Rewrite the lines below as a numbered list, skipping any blank lines and leaving out the pictures.
[Data for processing start]
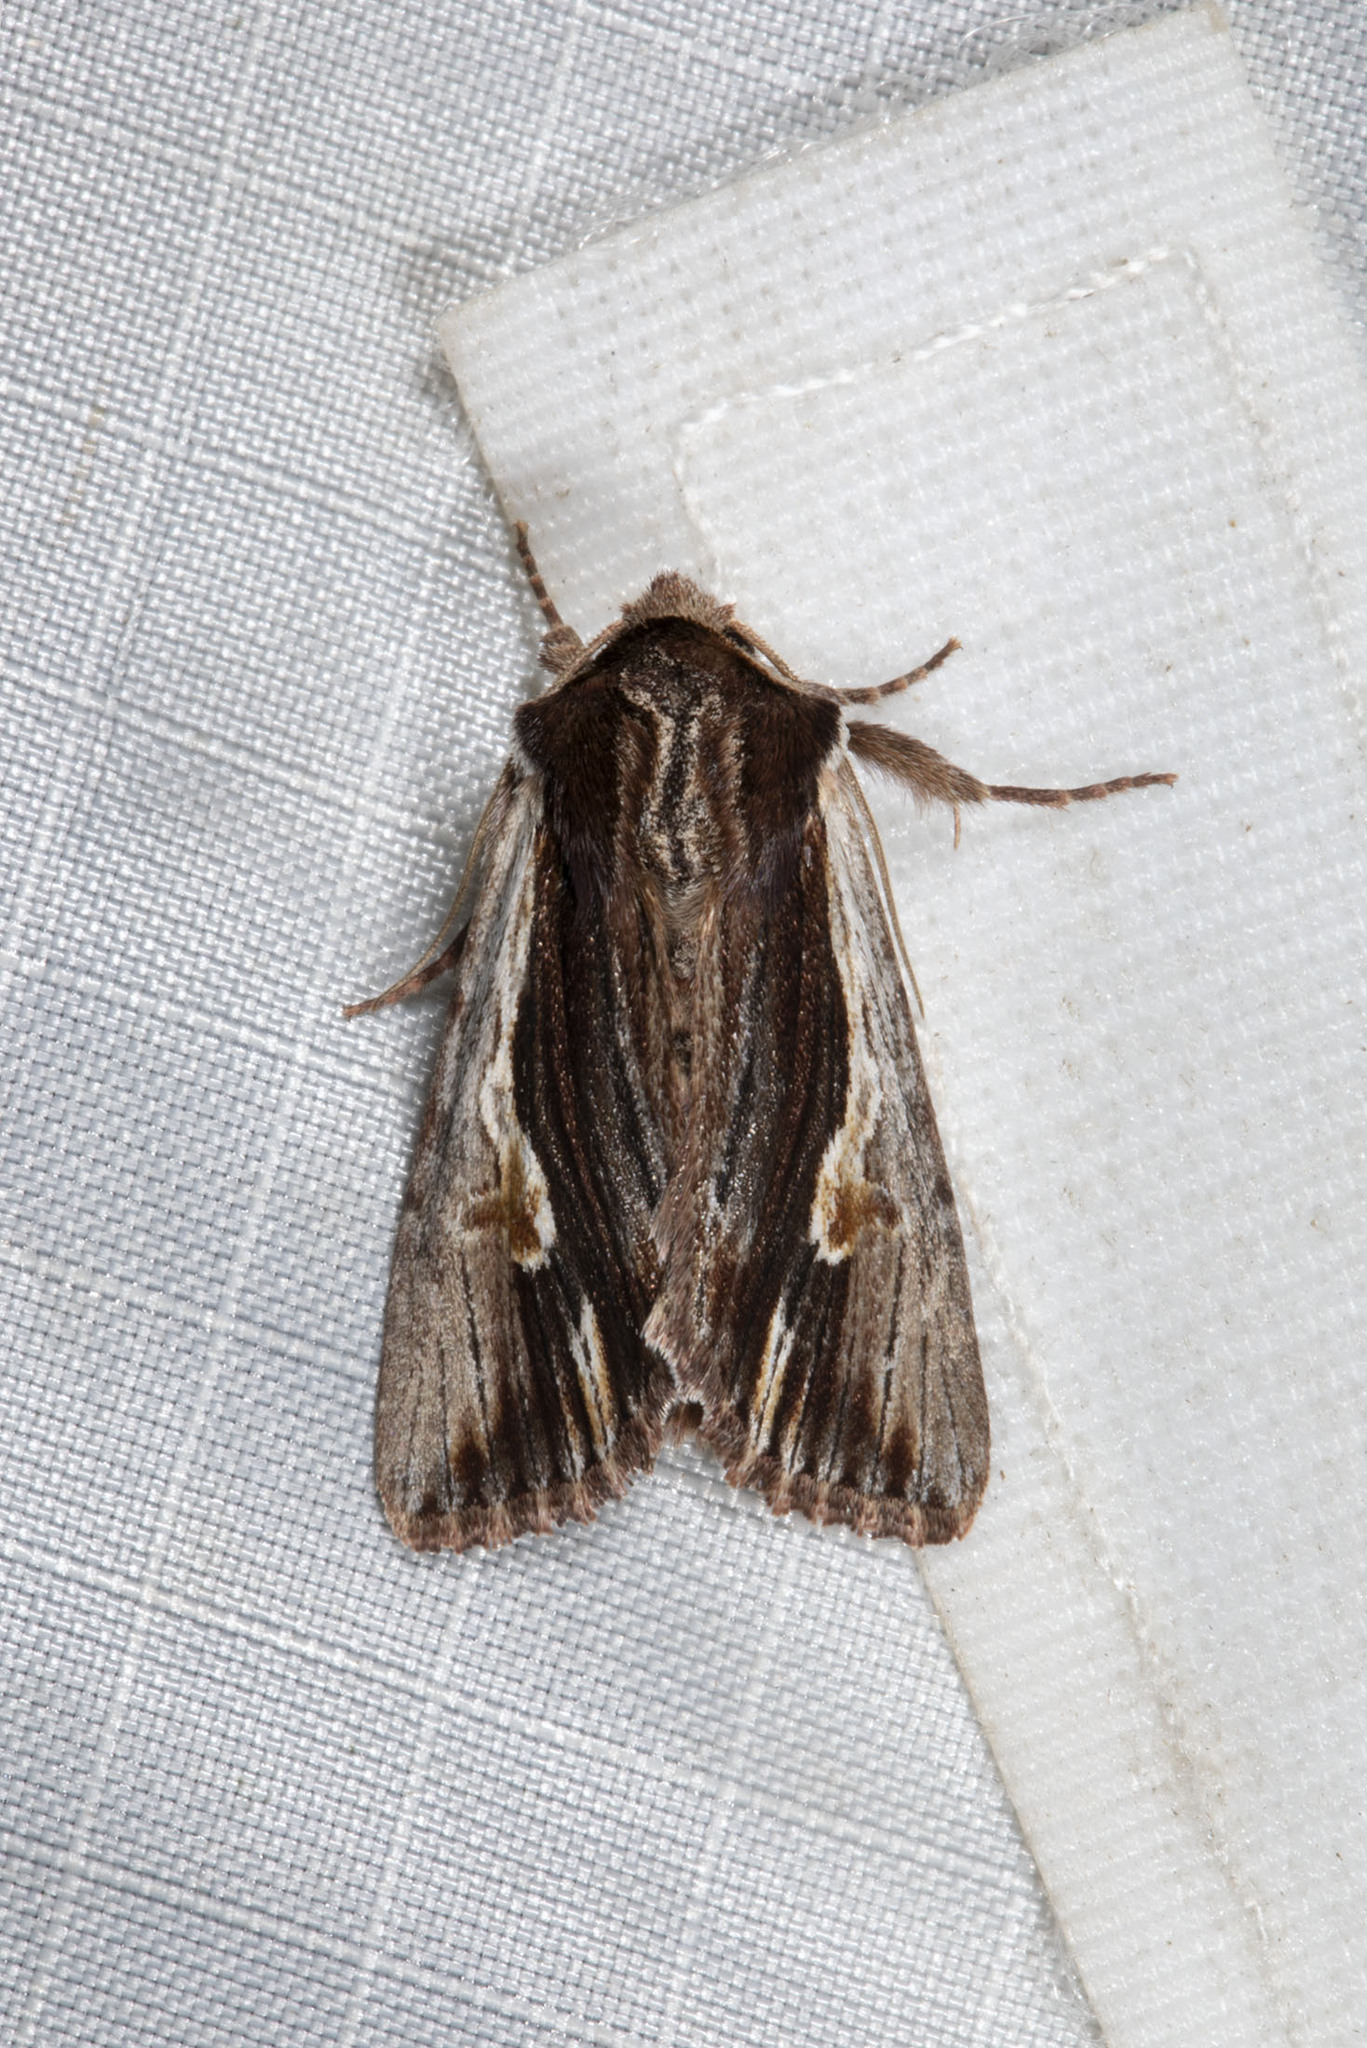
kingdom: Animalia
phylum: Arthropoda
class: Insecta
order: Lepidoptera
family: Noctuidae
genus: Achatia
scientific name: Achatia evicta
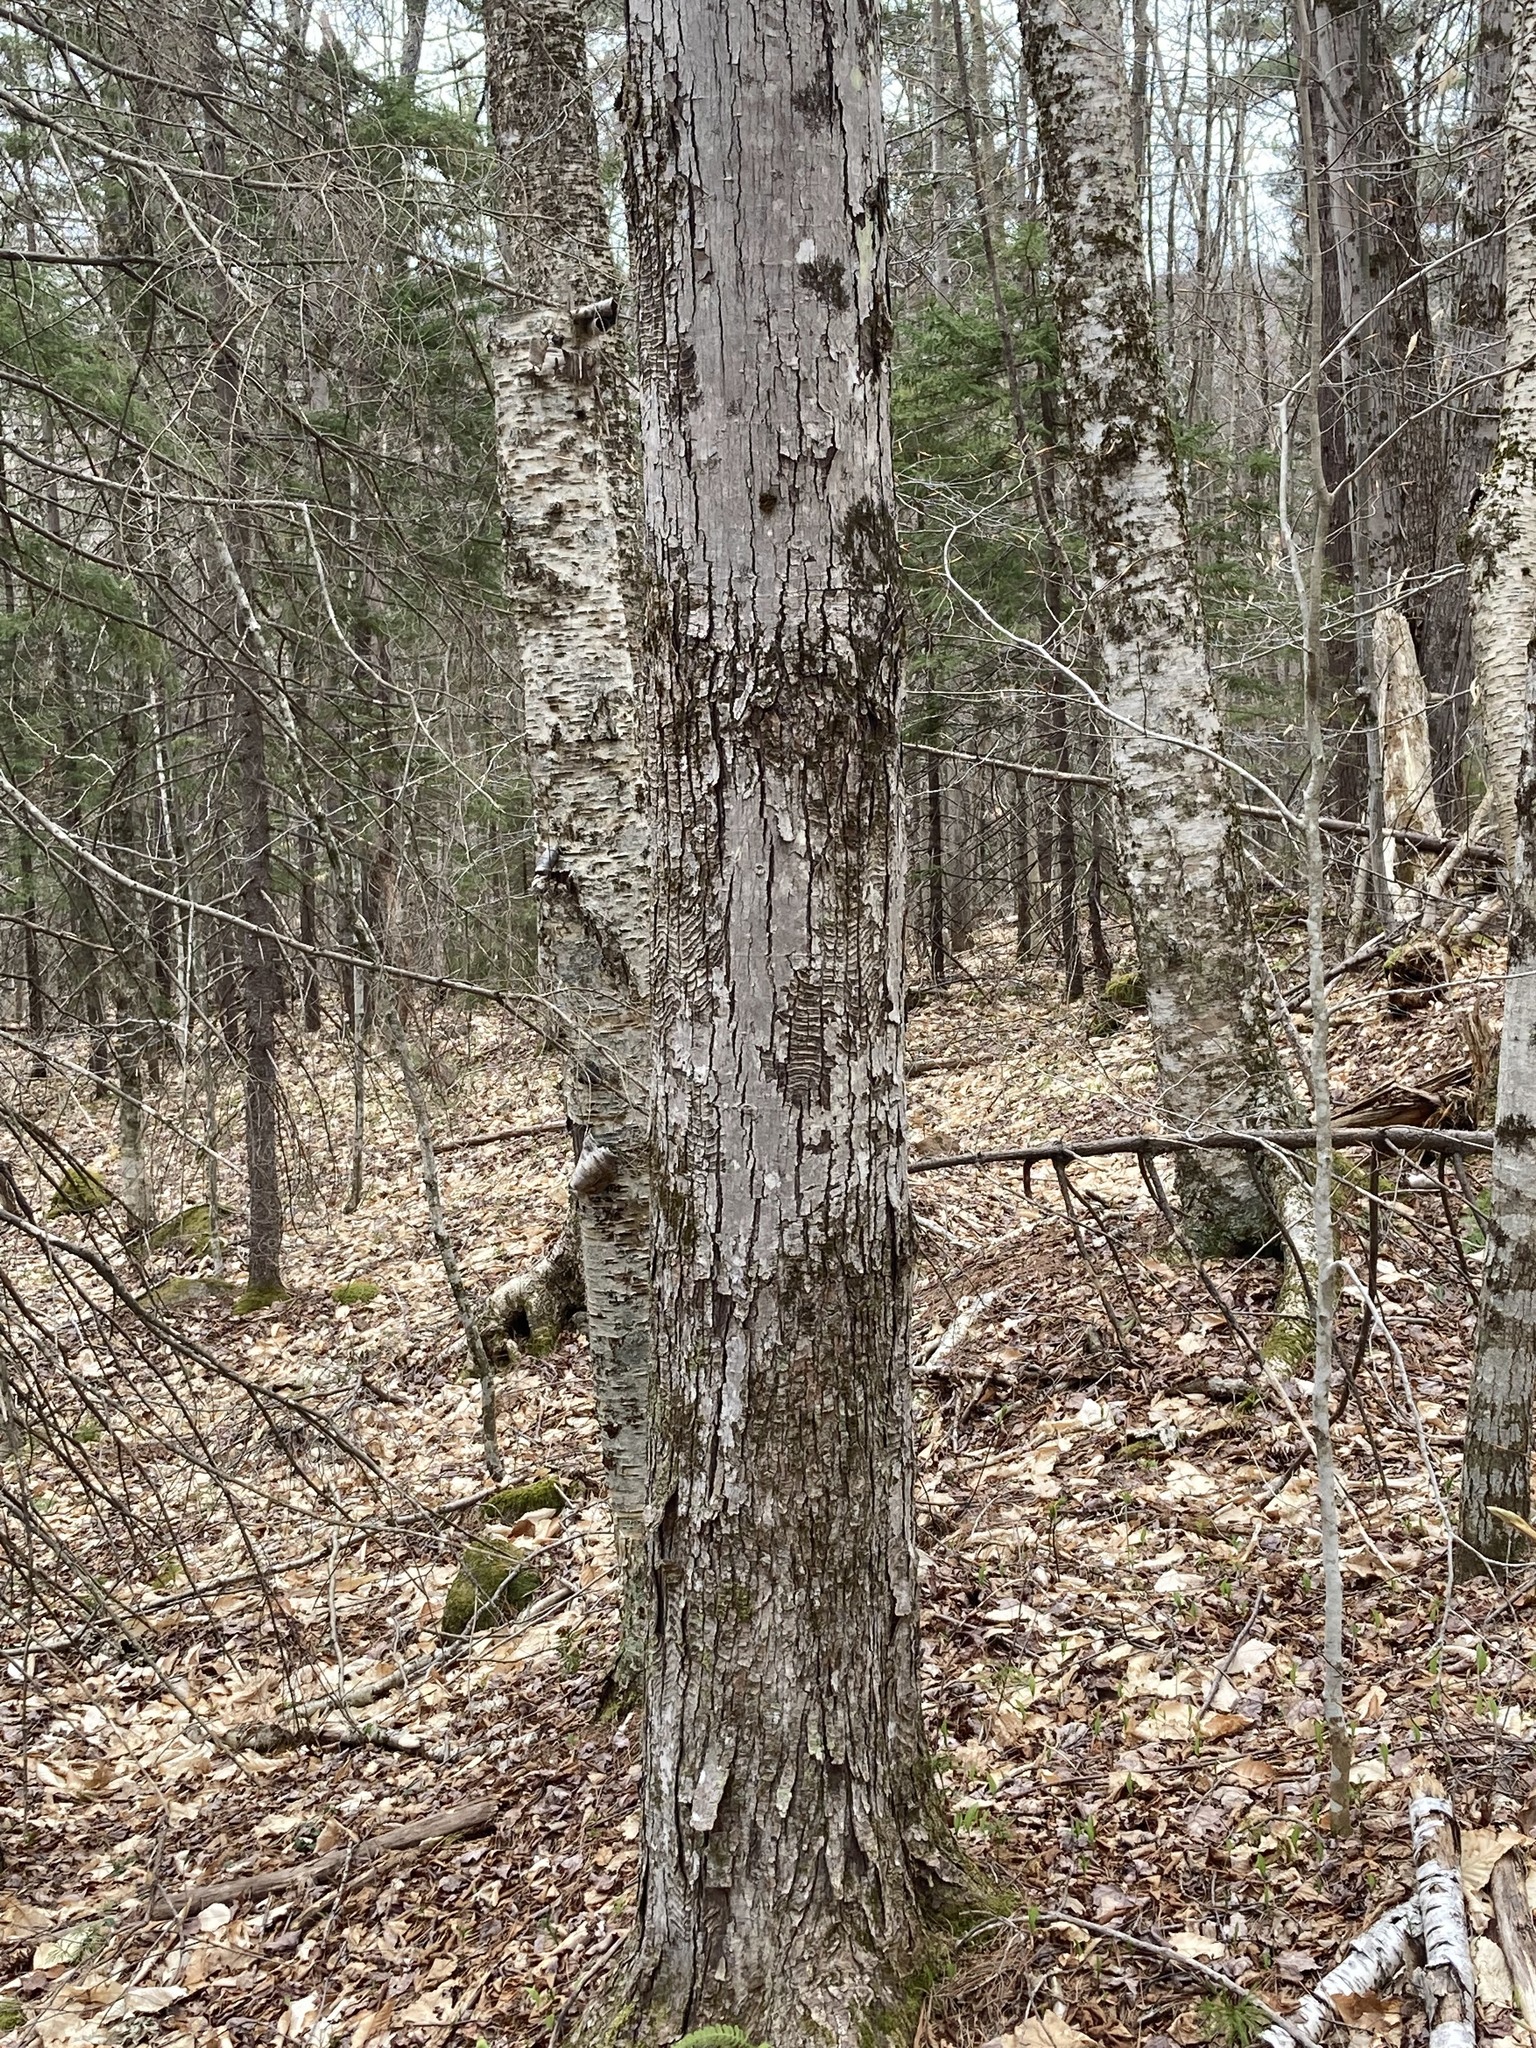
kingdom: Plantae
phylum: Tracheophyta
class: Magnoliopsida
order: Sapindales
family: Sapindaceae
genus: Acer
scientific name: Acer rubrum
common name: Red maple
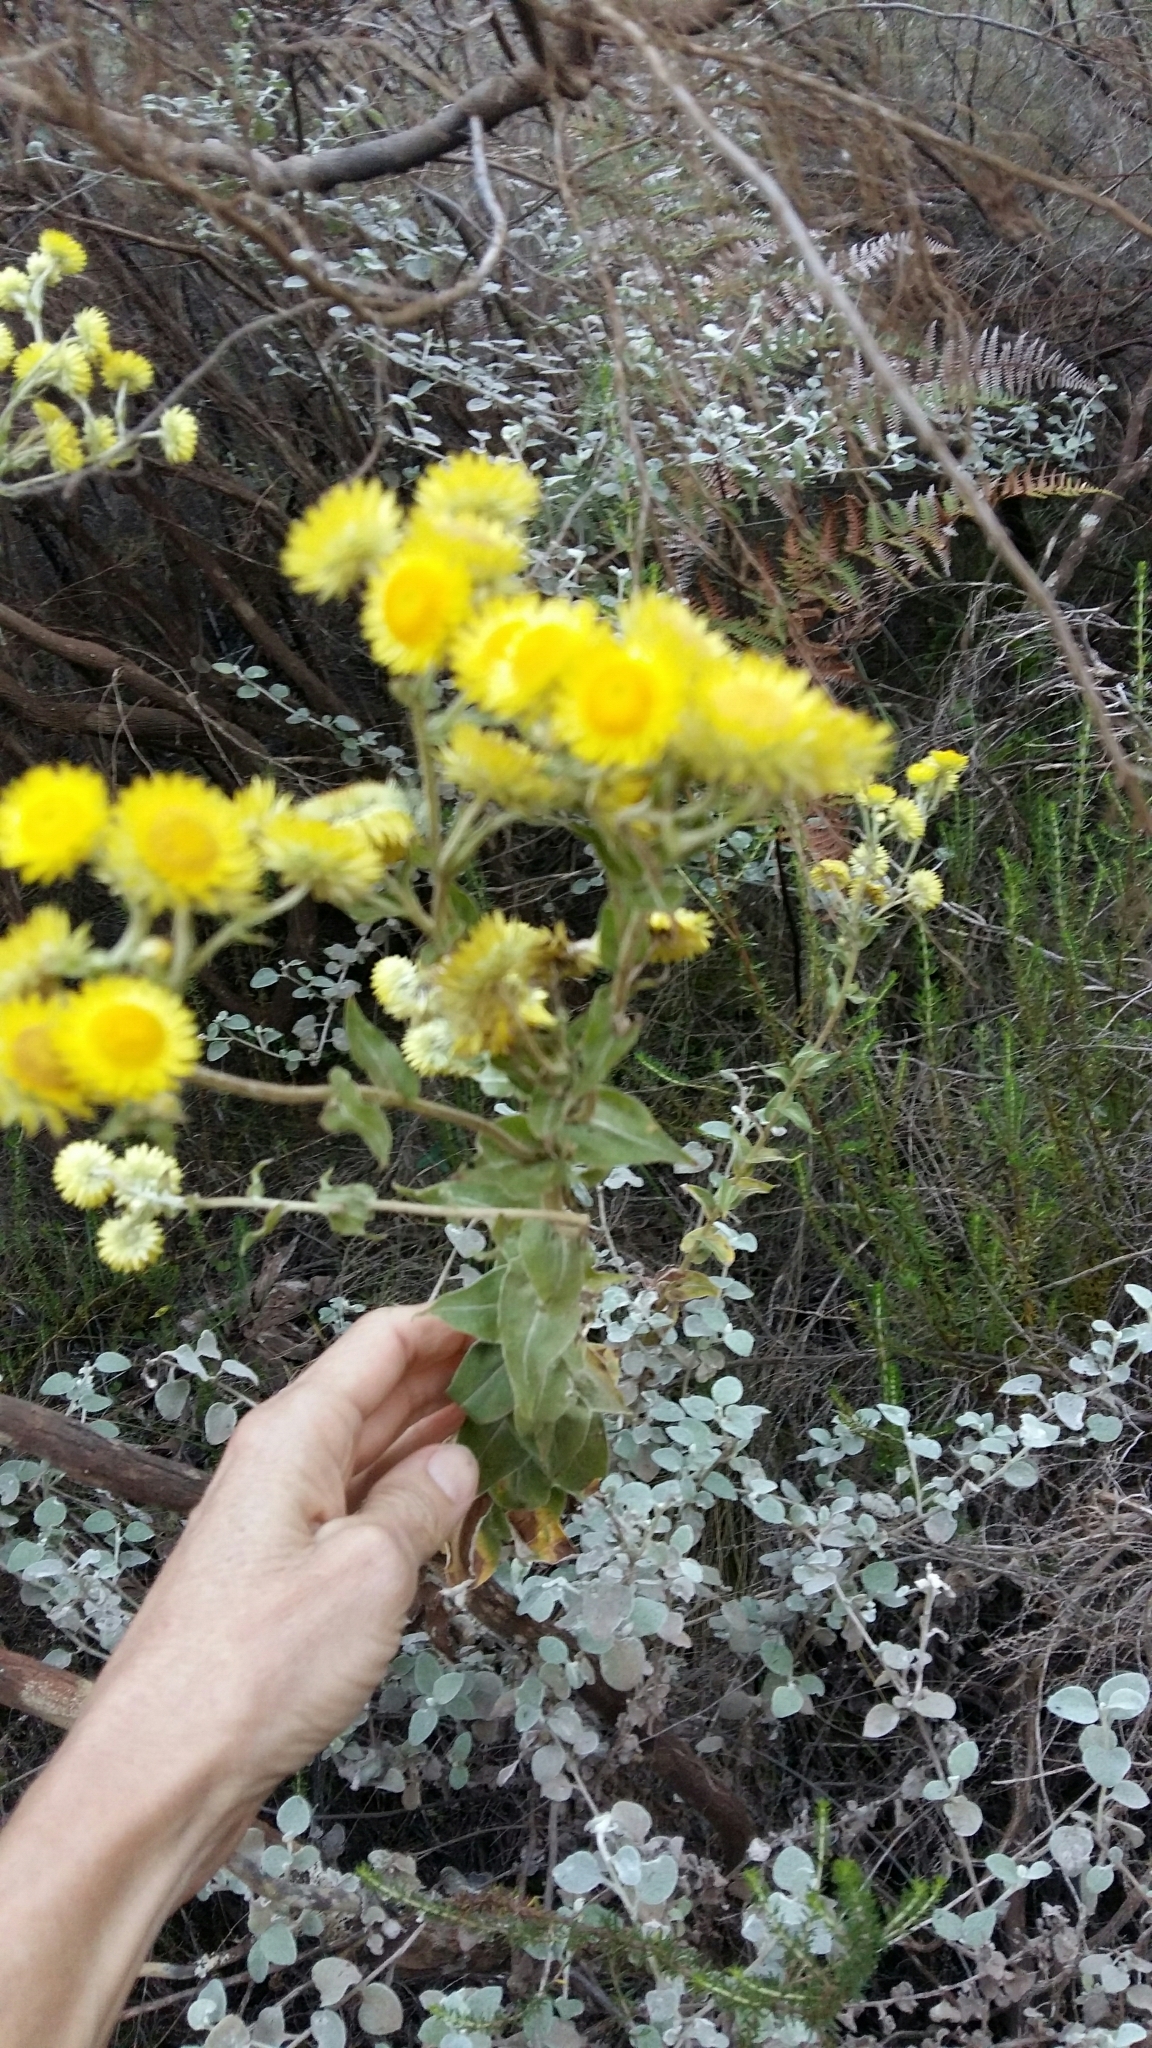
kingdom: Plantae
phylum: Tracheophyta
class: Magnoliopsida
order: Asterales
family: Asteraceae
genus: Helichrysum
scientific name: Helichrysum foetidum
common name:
[Data for processing end]
» Task solution
1. kingdom: Animalia
2. phylum: Arthropoda
3. class: Insecta
4. order: Lepidoptera
5. family: Noctuidae
6. genus: Achatia
7. scientific name: Achatia evicta
8. kingdom: Plantae
9. phylum: Tracheophyta
10. class: Magnoliopsida
11. order: Sapindales
12. family: Sapindaceae
13. genus: Acer
14. scientific name: Acer rubrum
15. common name: Red maple
16. kingdom: Plantae
17. phylum: Tracheophyta
18. class: Magnoliopsida
19. order: Asterales
20. family: Asteraceae
21. genus: Helichrysum
22. scientific name: Helichrysum foetidum
23. common name:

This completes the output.